> _PROBLEM A_
Check each statement below against the BetterLife Pharma press release, answering yes or no and quoting the exact words that decide it. (i) The Shelf Prospectus is dated April 26, 2021. (ii) The Prospectus Supplement will be filed with the securities regulatory authorities in Quebec. (iii) The securities being offered have been registered under the United States Securities Act of 1933.
> _PROBLEM B_
Continue the BetterLife Pharma press release from its final sentence.

The Company intends to file a prospectus supplement (the “Prospectus Supplement”) to the Company’s short form base shelf prospectus dated April 26, 2021 (the “Shelf Prospectus”) following pricing of the Offering with the securities regulatory authorities in British Columbia, Alberta and Ontario. Copies of the Shelf Prospectus and the Prospectus Supplement to be filed in connection with the Offering, can be found on SEDAR at www.sedar.com. The Shelf Prospectus and the Prospectus Supplement will contain, important detailed information about the Company and the Offering. Prospective investors should read the Prospectus Supplement and accompanying Shelf Prospectus and the other documents the Company has filed on SEDAR at www.sedar.com before making an investment decision.  

This press release is not an offer to sell or the solicitation of an offer to buy the securities in the United States or in any jurisdiction in which such offer, solicitation or sale would be unlawful prior to qualification or registration under the securities laws of such jurisdiction. The securities being offered have not been, nor will they be, registered under the United States Securities Act of 1933, as amended, and such securities may not be offered or sold within the United States or to, or for the account or benefit of, U.S. persons absent registration or an applicable exemption from U.S. registration requirements and applicable U.S. state securities laws.

About BetterLife Pharma Inc.

BetterLife Pharma Inc. is an emerging biotechnology company engaged in the development and commercialization of next generation psychedelic products for the treatment of mental disorders. Utilizing drug delivery platform technologies, BetterLife is also refining and developing drug candidates from a broad set of complementary interferon-based technologies which have the potential to engage the immune system to fight virus infections, such as the coronavirus disease (COVID-19) and human papillomavirus.

> _EXTRACTED MATERIAL_
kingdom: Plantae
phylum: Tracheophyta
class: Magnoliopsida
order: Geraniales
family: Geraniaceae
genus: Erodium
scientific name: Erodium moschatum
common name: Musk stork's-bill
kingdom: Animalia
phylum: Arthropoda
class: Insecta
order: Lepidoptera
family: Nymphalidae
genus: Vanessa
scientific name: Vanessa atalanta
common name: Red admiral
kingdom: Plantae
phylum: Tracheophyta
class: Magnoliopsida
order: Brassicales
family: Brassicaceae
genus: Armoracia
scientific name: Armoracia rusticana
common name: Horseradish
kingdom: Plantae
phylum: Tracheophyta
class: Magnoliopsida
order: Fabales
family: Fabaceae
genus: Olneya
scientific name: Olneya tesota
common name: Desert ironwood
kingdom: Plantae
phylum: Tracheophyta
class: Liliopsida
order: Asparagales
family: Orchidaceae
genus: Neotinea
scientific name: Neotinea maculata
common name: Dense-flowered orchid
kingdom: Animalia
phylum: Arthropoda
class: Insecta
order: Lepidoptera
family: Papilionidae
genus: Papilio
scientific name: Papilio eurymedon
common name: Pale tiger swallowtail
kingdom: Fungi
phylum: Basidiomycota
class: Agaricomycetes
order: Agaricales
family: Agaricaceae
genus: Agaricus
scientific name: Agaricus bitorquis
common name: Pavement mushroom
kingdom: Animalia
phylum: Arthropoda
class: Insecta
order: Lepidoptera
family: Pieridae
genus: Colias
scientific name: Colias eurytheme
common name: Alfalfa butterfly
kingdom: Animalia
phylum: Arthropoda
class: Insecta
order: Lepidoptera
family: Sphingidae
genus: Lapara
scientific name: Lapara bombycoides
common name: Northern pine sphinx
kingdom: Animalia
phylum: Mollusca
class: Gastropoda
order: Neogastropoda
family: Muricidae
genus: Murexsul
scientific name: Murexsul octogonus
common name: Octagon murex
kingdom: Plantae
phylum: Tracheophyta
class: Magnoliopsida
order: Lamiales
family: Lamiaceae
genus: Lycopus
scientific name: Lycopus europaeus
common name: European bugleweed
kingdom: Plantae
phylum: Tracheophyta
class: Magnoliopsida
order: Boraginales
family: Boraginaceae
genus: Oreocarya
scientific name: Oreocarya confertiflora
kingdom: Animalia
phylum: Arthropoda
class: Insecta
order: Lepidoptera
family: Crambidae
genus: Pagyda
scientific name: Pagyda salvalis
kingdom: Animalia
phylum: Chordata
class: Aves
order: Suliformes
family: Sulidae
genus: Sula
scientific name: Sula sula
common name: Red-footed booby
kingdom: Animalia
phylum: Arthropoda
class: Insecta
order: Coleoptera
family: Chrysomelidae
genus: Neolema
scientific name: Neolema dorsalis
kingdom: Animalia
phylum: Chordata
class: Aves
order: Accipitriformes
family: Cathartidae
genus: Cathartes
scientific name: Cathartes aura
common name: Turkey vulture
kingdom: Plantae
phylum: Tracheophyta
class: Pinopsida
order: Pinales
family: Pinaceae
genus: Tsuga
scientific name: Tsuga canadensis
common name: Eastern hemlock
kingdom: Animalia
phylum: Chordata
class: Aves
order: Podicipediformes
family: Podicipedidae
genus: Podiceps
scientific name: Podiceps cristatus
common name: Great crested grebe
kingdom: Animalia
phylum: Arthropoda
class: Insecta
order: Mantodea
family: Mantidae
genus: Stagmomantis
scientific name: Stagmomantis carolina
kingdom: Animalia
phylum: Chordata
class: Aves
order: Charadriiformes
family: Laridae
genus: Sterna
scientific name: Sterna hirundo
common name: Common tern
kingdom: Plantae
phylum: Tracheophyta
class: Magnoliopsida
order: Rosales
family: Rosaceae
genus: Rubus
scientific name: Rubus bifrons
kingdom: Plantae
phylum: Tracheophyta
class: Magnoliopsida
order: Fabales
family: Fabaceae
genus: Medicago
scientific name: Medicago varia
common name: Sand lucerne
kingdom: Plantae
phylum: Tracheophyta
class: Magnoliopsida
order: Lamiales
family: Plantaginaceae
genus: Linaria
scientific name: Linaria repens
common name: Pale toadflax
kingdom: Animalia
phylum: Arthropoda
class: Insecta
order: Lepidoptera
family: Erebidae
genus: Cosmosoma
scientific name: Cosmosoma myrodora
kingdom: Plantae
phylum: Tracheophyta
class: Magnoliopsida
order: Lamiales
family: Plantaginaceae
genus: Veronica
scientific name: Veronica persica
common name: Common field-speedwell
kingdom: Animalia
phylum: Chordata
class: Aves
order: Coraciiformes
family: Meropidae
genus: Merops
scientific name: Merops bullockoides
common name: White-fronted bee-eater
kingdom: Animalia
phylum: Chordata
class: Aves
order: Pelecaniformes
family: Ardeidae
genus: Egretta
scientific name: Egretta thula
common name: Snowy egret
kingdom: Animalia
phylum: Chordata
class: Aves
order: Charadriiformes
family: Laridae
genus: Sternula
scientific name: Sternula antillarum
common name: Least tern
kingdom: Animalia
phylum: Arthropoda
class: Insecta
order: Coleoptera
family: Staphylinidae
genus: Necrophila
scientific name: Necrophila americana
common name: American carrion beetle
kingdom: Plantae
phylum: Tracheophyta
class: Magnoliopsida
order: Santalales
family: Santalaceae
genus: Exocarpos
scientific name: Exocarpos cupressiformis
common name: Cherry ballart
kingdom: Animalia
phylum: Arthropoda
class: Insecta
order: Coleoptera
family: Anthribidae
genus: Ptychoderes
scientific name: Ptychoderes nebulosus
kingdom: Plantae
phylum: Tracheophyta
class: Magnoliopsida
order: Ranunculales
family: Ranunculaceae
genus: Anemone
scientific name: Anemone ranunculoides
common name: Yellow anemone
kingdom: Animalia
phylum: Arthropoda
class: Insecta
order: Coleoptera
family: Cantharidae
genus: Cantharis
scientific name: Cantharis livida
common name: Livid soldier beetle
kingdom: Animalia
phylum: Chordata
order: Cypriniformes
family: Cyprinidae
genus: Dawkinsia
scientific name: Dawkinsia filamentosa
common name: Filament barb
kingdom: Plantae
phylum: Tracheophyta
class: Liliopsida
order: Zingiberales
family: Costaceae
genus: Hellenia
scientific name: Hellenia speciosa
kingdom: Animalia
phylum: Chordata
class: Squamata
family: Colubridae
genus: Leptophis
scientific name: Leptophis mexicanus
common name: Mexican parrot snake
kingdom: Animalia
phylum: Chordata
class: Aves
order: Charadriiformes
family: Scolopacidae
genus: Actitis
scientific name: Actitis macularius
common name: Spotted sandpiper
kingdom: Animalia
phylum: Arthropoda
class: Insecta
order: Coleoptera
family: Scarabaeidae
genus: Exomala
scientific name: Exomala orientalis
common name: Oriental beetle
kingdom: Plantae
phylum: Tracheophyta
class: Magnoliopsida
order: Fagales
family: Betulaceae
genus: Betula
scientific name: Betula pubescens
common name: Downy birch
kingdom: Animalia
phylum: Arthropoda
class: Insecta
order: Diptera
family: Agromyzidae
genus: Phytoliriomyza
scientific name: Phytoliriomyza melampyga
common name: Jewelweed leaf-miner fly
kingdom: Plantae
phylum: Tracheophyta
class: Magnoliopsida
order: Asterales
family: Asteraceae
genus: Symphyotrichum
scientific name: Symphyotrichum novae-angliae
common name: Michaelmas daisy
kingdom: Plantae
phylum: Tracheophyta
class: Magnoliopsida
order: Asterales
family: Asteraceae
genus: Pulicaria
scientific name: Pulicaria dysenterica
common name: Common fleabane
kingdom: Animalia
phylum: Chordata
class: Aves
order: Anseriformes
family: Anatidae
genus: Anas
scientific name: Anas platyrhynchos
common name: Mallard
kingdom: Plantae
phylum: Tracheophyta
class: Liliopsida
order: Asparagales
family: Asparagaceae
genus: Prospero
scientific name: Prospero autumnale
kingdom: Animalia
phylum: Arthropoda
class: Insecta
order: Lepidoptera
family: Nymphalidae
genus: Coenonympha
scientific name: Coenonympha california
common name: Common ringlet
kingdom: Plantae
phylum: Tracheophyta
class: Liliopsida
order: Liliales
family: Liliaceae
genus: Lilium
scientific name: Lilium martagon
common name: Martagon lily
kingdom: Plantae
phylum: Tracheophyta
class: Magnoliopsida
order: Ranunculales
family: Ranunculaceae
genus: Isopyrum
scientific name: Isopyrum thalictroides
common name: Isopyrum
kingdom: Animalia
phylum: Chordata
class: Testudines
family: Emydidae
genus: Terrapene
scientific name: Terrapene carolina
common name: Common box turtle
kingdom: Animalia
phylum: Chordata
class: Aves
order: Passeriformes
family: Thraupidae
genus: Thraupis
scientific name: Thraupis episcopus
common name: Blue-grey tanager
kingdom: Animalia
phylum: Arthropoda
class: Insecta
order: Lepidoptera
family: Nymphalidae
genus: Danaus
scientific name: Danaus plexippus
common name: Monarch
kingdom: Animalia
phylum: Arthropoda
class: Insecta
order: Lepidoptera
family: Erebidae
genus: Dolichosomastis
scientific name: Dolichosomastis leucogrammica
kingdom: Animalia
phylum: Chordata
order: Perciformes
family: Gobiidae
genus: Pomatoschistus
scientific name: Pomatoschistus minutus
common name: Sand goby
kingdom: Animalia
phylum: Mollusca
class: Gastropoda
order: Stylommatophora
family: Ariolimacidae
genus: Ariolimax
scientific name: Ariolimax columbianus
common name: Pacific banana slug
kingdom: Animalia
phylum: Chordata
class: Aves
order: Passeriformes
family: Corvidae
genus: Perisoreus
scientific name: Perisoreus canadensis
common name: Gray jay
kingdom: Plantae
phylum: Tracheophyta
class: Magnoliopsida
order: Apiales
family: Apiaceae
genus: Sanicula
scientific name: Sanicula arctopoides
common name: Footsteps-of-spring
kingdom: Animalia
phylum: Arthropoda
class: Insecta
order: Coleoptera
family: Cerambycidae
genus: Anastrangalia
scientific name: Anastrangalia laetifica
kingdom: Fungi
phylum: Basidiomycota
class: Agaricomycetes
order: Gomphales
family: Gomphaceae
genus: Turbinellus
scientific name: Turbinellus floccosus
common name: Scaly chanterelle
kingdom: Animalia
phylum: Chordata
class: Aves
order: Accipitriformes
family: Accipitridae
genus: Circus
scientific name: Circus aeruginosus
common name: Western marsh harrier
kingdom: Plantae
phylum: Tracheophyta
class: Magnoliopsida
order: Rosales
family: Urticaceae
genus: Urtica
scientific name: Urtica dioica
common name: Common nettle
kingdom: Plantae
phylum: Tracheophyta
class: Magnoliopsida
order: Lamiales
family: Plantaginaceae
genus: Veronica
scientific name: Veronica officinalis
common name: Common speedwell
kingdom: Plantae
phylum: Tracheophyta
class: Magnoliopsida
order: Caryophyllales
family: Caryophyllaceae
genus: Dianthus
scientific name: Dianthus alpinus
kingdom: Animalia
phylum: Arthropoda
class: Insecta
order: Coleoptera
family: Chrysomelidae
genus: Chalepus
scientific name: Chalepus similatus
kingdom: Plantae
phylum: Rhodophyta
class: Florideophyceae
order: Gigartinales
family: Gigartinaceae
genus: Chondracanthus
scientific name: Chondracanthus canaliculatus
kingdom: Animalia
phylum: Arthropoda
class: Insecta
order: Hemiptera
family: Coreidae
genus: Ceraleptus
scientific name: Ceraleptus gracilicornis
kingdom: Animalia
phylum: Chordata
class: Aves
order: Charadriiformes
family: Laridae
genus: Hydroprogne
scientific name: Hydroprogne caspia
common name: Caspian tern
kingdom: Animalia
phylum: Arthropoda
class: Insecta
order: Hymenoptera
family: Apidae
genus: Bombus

> _YOUR RESPONSE A_
(i) Yes: "short form base shelf prospectus dated April 26, 2021"
(ii) No: "with the securities regulatory authorities in British Columbia, Alberta and Ontario"
(iii) No: "have not been, nor will they be, registered under the United States Securities Act of 1933"

> _YOUR RESPONSE B_
For further information please visit www.abetterlifepharma.com.

Contact

Ahmad Doroudian, Chief Executive Officer
Email: Ahmad.Doroudian@blifepharma.com
Phone: (604) 221-0595

Cautionary Note Regarding Forward-Looking Statements

No securities exchange has reviewed nor accepts responsibility for the adequacy or accuracy of the content of this news release. This news release contains forward-looking statements relating to product development, licensing, commercialization and regulatory compliance issues and other statements that are not historical facts. Forward-looking statements are often identified by terms such as “will”, “may”, “should”, “anticipate”, “expects” and similar expressions. All statements other than statements of historical fact, included in this release are forward-looking statements that involve risks and uncertainties. There can be no assurance that such statements will prove to be accurate and actual results and future events could differ materially from those anticipated in such statements. Important factors that could cause actual results to differ materially from the Company’s expectations include the failure to satisfy the conditions of the relevant securities exchange(s) and other risks detailed from time to time in the filings made by the Company with securities regulations. The reader is cautioned that assumptions used in the preparation of any forward-looking information may prove to be incorrect. Events or circumstances may cause actual results to differ materially from those predicted, as a result of numerous known and unknown risks, uncertainties, and other factors, many of which are beyond the control of the Company. The reader is cautioned not to place undue reliance on any forward-looking information. Such information, although considered reasonable by management at the time of preparation, may prove to be incorrect and actual results may differ materially from those anticipated. Forward-looking statements contained in this news release are expressly qualified by this cautionary statement. The forward-looking statements contained in this news release are made as of the date of this news release and the Company will update or revise publicly any of the included forward-looking statements as expressly required by applicable law.